胸椎の興味深い点は、胸椎のアライメント不良とか動きの不良があったとしても、胸椎の構造的負担、筋群の硬縮がそのまま胸椎周辺の痛みとして発生しないことがほとんどだという点です。実際、クライアントでもトレーナー自身の経験においても、胸椎の可動域不全=胸椎が痛いというケースを見る機会は、まれではないでしょうか。

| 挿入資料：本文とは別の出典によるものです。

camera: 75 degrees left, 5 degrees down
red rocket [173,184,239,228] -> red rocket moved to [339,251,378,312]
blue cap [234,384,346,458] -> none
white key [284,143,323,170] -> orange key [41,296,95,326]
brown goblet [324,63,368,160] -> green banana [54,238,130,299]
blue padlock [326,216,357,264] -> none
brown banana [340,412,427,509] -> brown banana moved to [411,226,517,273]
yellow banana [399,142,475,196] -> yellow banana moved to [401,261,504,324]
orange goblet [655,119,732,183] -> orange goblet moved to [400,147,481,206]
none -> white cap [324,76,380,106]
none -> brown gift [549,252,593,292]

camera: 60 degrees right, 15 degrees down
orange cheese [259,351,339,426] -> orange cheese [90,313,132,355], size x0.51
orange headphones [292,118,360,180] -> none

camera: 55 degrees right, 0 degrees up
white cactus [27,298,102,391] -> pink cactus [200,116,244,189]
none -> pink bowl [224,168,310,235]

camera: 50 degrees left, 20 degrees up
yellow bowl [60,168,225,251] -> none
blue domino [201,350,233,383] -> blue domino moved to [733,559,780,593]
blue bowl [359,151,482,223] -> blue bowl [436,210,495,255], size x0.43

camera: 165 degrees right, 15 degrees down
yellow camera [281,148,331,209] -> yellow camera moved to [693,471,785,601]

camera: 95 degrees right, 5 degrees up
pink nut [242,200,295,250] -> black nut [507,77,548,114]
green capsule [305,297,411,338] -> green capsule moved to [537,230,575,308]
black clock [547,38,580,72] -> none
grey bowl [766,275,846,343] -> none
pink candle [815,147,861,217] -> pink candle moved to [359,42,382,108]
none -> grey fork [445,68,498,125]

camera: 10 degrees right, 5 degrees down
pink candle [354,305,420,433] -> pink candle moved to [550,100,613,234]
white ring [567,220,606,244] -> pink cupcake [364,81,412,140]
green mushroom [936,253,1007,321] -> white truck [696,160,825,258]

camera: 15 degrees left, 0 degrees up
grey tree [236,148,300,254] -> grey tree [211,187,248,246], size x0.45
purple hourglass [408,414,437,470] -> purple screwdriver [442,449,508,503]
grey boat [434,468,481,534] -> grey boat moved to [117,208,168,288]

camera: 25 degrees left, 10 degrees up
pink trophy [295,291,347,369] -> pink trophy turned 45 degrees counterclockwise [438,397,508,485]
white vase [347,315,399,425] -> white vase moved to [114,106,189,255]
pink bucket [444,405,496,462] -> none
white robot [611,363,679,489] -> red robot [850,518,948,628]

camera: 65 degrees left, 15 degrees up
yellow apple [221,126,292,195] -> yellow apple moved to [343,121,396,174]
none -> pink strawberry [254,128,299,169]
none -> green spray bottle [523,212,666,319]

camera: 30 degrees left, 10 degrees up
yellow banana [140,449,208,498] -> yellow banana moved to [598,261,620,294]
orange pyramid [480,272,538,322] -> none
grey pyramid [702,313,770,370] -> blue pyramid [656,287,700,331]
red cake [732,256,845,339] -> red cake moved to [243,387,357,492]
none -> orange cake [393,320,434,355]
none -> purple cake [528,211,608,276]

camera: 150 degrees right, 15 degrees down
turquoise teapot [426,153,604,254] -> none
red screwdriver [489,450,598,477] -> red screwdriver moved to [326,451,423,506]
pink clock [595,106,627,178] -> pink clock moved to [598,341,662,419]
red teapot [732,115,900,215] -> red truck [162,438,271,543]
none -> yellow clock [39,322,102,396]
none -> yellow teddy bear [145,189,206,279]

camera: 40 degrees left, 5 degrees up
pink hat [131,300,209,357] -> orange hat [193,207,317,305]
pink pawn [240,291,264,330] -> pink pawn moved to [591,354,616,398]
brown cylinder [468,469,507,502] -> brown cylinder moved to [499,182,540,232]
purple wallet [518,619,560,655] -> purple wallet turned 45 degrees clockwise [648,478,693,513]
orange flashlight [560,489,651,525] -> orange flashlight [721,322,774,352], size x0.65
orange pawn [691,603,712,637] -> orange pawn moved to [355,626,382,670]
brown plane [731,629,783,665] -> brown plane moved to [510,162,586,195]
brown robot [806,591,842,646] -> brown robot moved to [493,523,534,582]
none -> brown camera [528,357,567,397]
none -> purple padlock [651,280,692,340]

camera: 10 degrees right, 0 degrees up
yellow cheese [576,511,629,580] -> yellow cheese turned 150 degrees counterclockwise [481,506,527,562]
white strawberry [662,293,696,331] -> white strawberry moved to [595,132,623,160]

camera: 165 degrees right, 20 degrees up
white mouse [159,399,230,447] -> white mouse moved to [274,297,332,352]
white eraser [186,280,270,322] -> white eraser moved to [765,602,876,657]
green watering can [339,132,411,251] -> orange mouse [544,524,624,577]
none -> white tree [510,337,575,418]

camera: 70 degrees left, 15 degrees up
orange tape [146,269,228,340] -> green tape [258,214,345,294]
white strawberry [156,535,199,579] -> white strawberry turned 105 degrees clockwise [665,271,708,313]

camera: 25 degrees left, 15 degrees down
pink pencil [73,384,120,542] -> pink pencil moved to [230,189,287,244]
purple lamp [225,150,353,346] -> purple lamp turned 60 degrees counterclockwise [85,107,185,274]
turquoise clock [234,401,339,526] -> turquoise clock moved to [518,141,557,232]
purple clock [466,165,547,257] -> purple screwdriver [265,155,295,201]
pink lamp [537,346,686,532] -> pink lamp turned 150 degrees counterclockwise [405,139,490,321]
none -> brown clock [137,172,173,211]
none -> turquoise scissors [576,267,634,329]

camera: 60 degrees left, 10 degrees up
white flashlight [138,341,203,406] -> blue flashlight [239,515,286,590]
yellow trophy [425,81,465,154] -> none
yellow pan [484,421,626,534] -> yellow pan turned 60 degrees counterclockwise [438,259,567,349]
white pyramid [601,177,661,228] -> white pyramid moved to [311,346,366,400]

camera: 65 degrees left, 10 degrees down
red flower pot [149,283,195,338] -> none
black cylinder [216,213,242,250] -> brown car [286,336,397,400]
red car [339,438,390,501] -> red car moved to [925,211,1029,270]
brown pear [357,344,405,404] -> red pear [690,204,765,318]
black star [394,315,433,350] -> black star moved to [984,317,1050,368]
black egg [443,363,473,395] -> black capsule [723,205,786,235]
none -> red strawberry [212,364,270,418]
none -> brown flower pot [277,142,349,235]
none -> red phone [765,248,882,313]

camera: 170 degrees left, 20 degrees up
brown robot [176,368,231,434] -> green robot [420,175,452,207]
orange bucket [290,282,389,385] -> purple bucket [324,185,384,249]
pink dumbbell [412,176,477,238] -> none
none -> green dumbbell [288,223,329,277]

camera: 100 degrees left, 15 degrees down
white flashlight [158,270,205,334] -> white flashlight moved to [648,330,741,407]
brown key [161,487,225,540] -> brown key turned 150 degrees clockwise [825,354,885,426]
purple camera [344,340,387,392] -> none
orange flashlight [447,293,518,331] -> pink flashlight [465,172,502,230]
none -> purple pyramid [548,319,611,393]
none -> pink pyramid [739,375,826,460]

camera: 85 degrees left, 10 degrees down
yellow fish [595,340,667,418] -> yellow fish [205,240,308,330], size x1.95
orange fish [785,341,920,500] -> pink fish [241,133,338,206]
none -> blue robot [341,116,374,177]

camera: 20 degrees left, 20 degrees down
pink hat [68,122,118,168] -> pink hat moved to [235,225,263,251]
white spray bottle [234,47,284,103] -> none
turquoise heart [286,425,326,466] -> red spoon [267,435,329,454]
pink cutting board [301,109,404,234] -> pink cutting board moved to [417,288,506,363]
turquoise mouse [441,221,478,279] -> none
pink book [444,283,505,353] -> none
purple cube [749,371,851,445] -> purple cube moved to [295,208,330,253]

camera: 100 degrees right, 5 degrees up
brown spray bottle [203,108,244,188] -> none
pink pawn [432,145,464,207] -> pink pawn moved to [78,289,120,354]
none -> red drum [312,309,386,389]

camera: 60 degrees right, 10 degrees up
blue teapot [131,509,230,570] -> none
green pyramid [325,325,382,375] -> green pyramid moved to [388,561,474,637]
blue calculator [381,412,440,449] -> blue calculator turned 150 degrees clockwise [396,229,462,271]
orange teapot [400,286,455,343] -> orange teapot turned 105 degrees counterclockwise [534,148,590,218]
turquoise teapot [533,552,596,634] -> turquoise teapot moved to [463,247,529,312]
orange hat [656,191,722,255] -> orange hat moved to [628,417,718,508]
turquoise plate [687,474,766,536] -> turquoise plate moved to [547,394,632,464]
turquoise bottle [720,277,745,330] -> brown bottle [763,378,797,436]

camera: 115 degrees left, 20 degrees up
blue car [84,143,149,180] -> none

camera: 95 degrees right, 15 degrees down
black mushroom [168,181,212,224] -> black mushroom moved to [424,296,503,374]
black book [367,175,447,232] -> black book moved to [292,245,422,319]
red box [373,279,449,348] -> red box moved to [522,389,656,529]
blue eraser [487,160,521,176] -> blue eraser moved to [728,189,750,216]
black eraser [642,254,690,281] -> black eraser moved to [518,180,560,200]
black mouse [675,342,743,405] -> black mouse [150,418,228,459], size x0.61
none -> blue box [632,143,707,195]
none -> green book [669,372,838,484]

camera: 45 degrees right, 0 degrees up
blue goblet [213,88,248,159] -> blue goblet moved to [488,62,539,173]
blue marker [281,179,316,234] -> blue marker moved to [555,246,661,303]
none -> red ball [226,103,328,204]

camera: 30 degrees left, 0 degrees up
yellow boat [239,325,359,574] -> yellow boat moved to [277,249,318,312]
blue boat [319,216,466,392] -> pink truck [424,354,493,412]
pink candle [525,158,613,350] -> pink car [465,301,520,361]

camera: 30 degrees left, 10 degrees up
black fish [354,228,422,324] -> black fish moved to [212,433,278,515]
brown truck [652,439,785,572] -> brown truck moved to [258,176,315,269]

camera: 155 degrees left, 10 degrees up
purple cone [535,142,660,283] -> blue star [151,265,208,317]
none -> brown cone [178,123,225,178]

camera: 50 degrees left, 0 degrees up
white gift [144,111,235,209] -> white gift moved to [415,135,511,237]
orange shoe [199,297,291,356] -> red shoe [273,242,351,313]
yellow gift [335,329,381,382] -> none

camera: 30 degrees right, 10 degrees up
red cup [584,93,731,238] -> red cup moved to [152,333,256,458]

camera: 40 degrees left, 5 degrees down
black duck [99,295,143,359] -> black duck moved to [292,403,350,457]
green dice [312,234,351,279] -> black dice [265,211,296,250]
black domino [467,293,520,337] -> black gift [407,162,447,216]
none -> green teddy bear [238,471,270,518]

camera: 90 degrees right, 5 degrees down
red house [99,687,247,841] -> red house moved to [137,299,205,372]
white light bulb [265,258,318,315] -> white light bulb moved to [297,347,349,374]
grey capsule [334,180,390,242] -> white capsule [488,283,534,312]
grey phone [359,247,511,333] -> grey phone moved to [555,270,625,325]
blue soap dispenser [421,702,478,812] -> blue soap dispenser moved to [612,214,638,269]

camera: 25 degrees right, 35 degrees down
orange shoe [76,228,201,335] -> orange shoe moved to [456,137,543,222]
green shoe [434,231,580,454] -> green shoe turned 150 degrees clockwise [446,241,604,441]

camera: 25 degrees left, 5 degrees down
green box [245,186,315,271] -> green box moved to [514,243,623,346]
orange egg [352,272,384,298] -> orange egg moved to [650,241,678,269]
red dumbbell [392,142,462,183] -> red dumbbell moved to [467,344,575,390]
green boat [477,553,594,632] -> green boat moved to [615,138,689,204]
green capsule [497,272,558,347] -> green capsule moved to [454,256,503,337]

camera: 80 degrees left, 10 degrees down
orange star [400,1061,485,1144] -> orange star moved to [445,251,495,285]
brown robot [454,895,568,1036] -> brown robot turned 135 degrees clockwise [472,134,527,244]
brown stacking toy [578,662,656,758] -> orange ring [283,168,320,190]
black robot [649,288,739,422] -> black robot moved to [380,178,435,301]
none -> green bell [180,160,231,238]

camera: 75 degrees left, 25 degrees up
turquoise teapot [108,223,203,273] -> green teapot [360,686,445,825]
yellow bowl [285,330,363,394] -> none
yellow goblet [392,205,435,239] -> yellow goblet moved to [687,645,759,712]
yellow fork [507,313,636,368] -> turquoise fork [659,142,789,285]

胸椎は元々後弯しているので、椎間板の負担が少ない分痛みが出にくいと考えられています。では、そのアライメント不良がどこに悪影響を及ぼすとかというと、頚椎とか腰痛です。生理的湾曲で前弯していて、かつ体重(頸椎の場合は頭部の重量)を支えている頚椎・腰椎に負担が集中します。この2つにはさまざまな理由で痛みが出やすいのですが、多くのケースにおいて、「胸椎の動きが悪いと腰椎・頸椎で代償する」というエラーが、自然に起こりやすいことを覚えていてください。その場合、首や腰回りにどれだけアプローチしても、効果は一時的なもので終わってしまうことが多いです。

3つのアプローチ

実際に、胸椎周りのアプローチはどんな選択肢があるかというと、マクロの視点で3つの方法が考えられると思います。

①胸椎のモビライゼーション
胸椎可動性を取り戻していくアプローチです。

②胸郭の拡張と感覚入力
呼吸にともない胸郭が拡張できる状態を作ります。つまり、肺が膨らむスペースを確保するために肋骨がしっかりと動く状態を作るということです。肋骨の可動性がないと、腕の挙上にも悪影響が及ぶので、胸郭の拡張はパフォーマンスアップにもつながります。

③胸椎の運動学習
胸椎周りのアライメント評価で、「この人は現段階で、すでに十分胸椎の可動域が確保されている。なのに、姿勢や運動時にそれが発揮できていない」というシーンに出くわすことがあります。そこで考えていきたいのは、「この人はどんなイメージで胸椎の運動を行っているか」ということです。